When you ask too many questions, people wonder what you’re after. The need to preserve image makes curiosity uncomfortable. 

Sincere curiosity is a gift to all but the insecure, skeptical, or status driven.

Too many questions:

1. The insecure feel threatened.
2. The skeptical wonder what you’re after.
3. The status driven fear looking bad.

Everyone has insecurities, skepticism, and fear of looking bad. No one aspires to look foolish. 

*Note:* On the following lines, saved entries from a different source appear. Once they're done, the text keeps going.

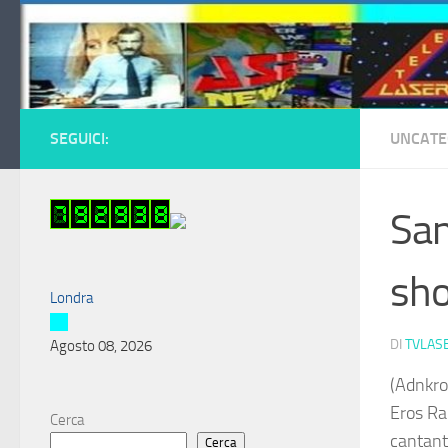
Salta al contenuto
SEGUICI:
UNCATE
San
sho
Londra
DI
TVLAS
Agosto 08, 2026
(Adnkro
Eros Ra
Cerca
cantant
Cerca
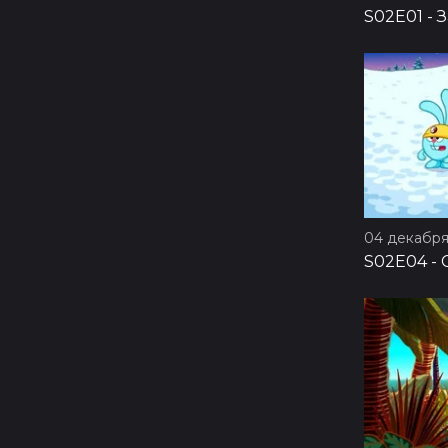
S02E01
-
З
04 декабря
S02E04
-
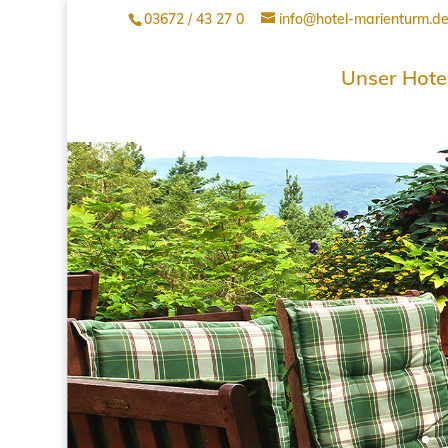
03672 / 43 27 0
info@hotel-marienturm.d
Unser Hote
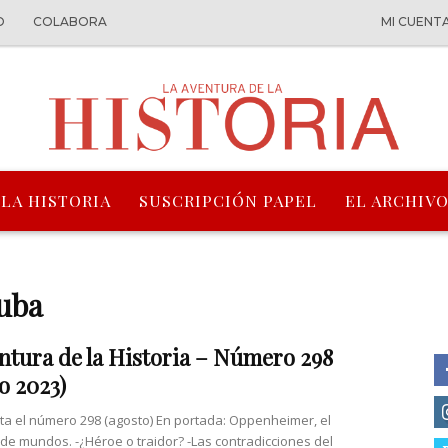
O
COLABORA
MI CUENT
 LA HISTORIA
SUSCRIPCIÓN PAPEL
EL ARCHIVO
Cuba
ntura de la Historia – Número 298
o 2023)
nta el número 298 (agosto) En portada: Oppenheimer, el
 de mundos. -¿Héroe o traidor? -Las contradicciones del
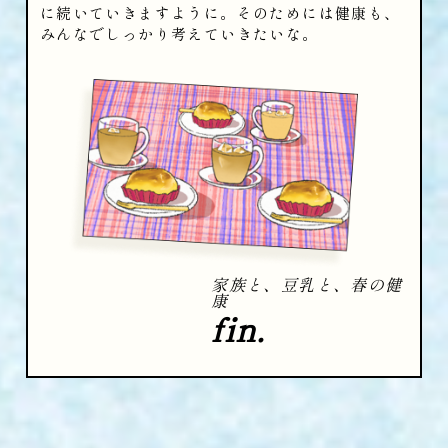
に続いていきますように。そのためには健康も、
みんなでしっかり考えていきたいな。
家族と、豆乳と、春の健
康
fin.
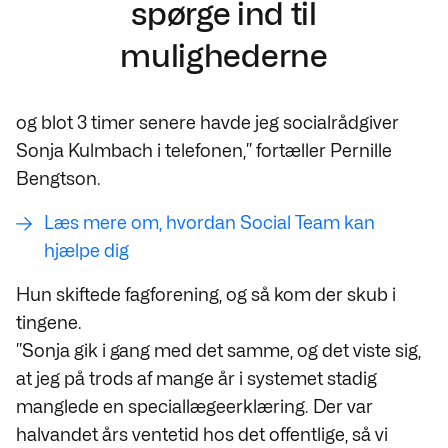
spørge ind til
mulighederne
og blot 3 timer senere havde jeg socialrådgiver
Sonja Kulmbach i telefonen,” fortæller Pernille
Bengtson.
Læs mere om, hvordan Social Team kan
hjælpe dig
Hun skiftede fagforening, og så kom der skub i
tingene.
”Sonja gik i gang med det samme, og det viste sig,
at jeg på trods af mange år i systemet stadig
manglede en speciallægeerklæring. Der var
halvandet års ventetid hos det offentlige, så vi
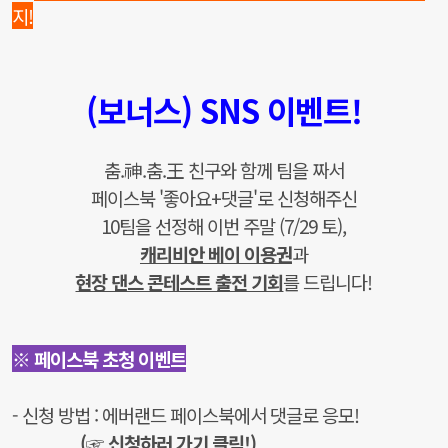
지!
(보너스) SNS 이벤트!
춤.神.춤.王 친구와 함께 팀을 짜서
페이스북 '좋아요+댓글'로 신청해주신
10팀을 선정해
이번 주말 (7/29 토),
캐리비안 베이 이용권
과
현장 댄스 콘테스트 출전 기회
를
드립니다!
※
페이스북
초청 이벤트
- 신청 방법 : 에버랜드 페이스북에서 댓글로 응모!
(☞ 신청하러 가기 클릭!)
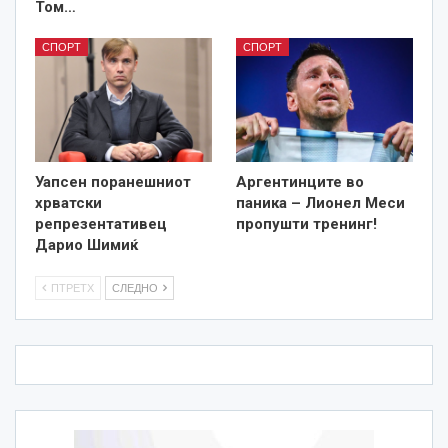
Том…
СПОРТ
СПОРТ
Уапсен поранешниот
Аргентинците во
хрватски
паника – Лионел Меси
репрезентативец
пропушти тренинг!
Дарио Шимиќ
ПТРЕТХ
СЛЕДНО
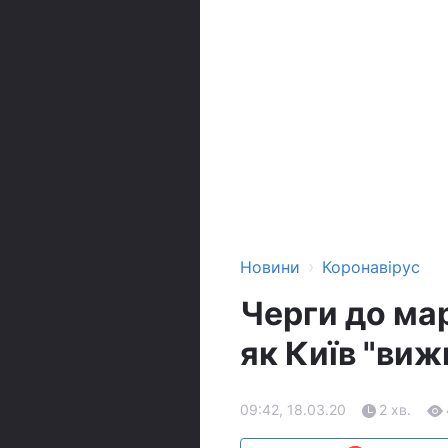
›
Новини
Коронавірус
Черги до ма
як Київ "виж
09:42, 18.03.20
2 хв.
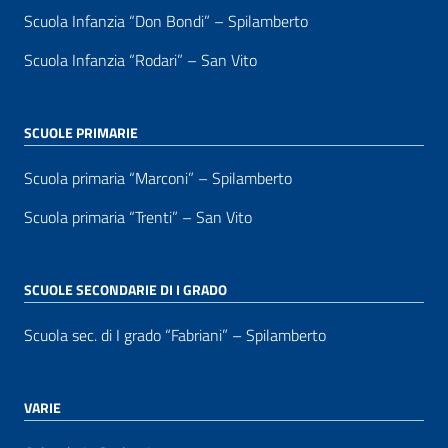
Scuola Infanzia “Don Bondi” – Spilamberto
Scuola Infanzia “Rodari” – San Vito
SCUOLE PRIMARIE
Scuola primaria “Marconi” – Spilamberto
Scuola primaria “Trenti” – San Vito
SCUOLE SECONDARIE DI I GRADO
Scuola sec. di I grado “Fabriani” – Spilamberto
VARIE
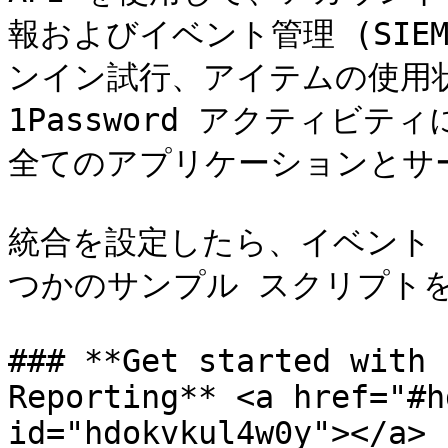
報およびイベント管理 (SIE
ンイン試行、アイテムの使用状
1Password アクティビ
全てのアプリケーションとサ
統合を設定したら、イベント 
つかのサンプル スクリプトを
### **Get started with 
Reporting** <a href="#h
id="hdokvkul4w0y"></a>
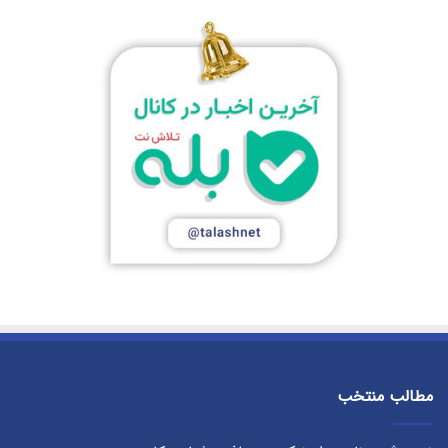
مطالب منتخب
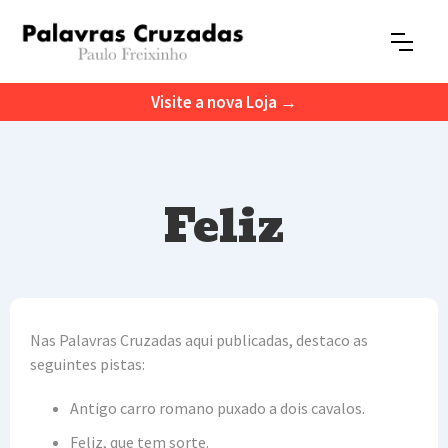
Visite a nova Loja →
Feliz
Nas Palavras Cruzadas aqui publicadas, destaco as
seguintes pistas:
Antigo carro romano puxado a dois cavalos.
Feliz, que tem sorte.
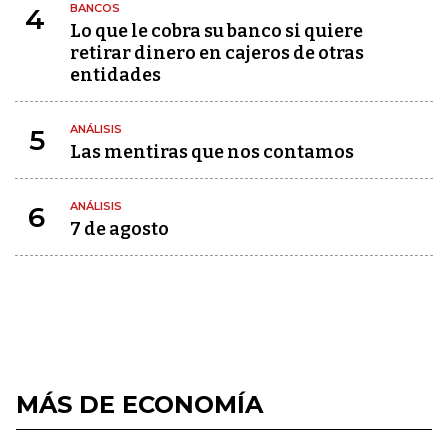
BANCOS
4
Lo que le cobra su banco si quiere
retirar dinero en cajeros de otras
entidades
ANÁLISIS
5
Las mentiras que nos contamos
ANÁLISIS
6
7 de agosto
MÁS DE ECONOMÍA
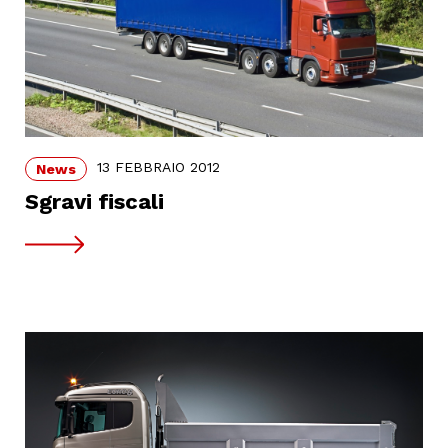
13 FEBBRAIO 2012
News
Sgravi fiscali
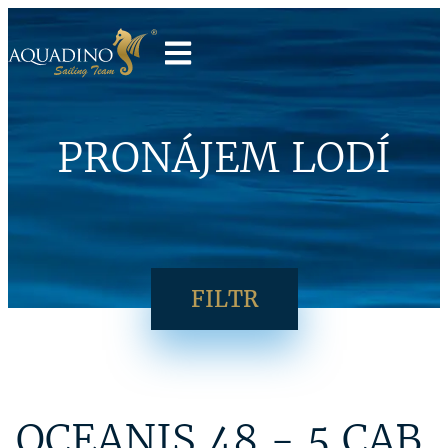
PRONÁJEM LODÍ
FILTR
OCEANIS 48 - 5 CAB.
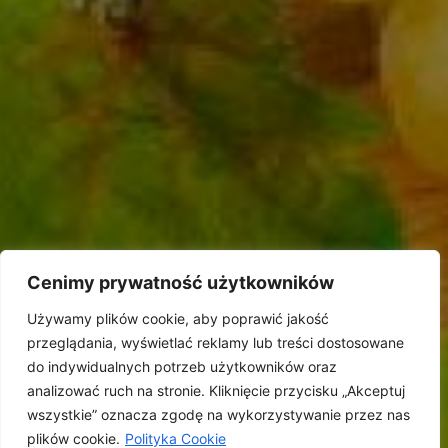
Zobacz produkt
siedziba firmy i sklep firmowy
Cenimy prywatność użytkowników
LION-GRI EUROPE SP. Z O.O.
UL. GROCHOWSKA 78
Używamy plików cookie, aby poprawić jakość
04-301 WARSZAWA
przeglądania, wyświetlać reklamy lub treści dostosowane
TEL./FAX:
(22) 612 33 26
do indywidualnych potrzeb użytkowników oraz
GODZINY OTWARCIA:
analizować ruch na stronie. Kliknięcie przycisku „Akceptuj
PN.-PT. 10 – 18
wszystkie” oznacza zgodę na wykorzystywanie przez nas
SOB. 10 – 14
plików cookie.
Polityka Cookie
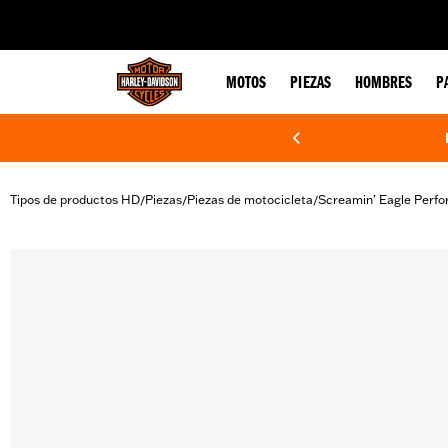
web accessibility
MOTOS
PIEZAS
HOMBRES
P
Tipos de productos HD
Piezas
Piezas de motocicleta
Screamin’ Eagle Perf
/
/
/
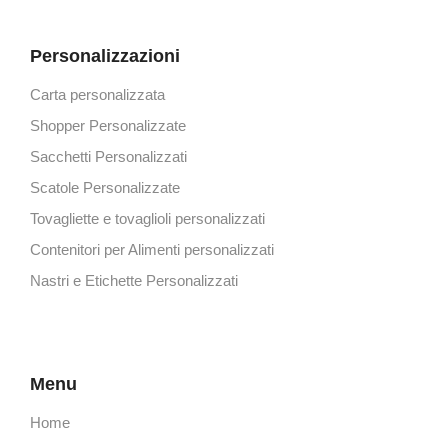
Personalizzazioni
Carta personalizzata
Shopper Personalizzate
Sacchetti Personalizzati
Scatole Personalizzate
Tovagliette e tovaglioli personalizzati
Contenitori per Alimenti personalizzati
Nastri e Etichette Personalizzati
Menu
Home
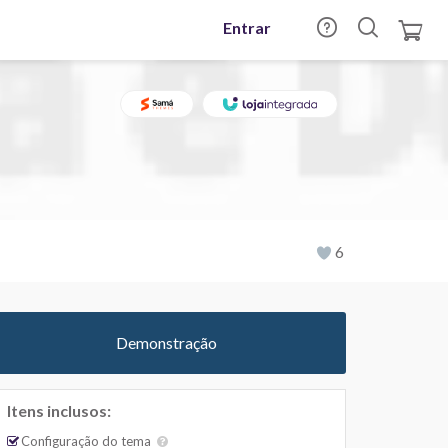
Entrar
6
Demonstração
Itens inclusos:
Configuração do tema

Build trust before too much curiosity:

1. Answer insecurity with transparency and affirmation. Share your story early in the conversation. Affirm theirs.
2. Answer skepticism by sharing motives and values.
3. Answer people’s fear of losing status by:

  • Avoiding leading questions.
  • Giving affirmation after they give answers.
  • Not asking questions that you already know the answer to. (Unless you tell them up front you want their perspective.)
  • Giving feedback in between questions. Open up to others more than you expect others to open up to you.

Answer fear with vulnerability. Strength and courage open up. Others wonder what you’re after. Tell them upfront, before curiosity becomes offensive.

If you don’t care, curiosity is an offense. Distrustful environments don’t trust curiosity. But, when people believe you have their best interests at heart, curiosity strengthens connection.

Caring questions:

What’s your story?
What are you proud of?
What challenges are you facing?

Follow curiosity with affirmation. Affirm more than analyze. No one enjoys being under a microscope. People close down when they feel judged. Invite them to analyze their own answers. Curiosity strengthens connection unless it goes too far.

How might leaders use curiosity as a tool to connect?

When does curiosity create barriers?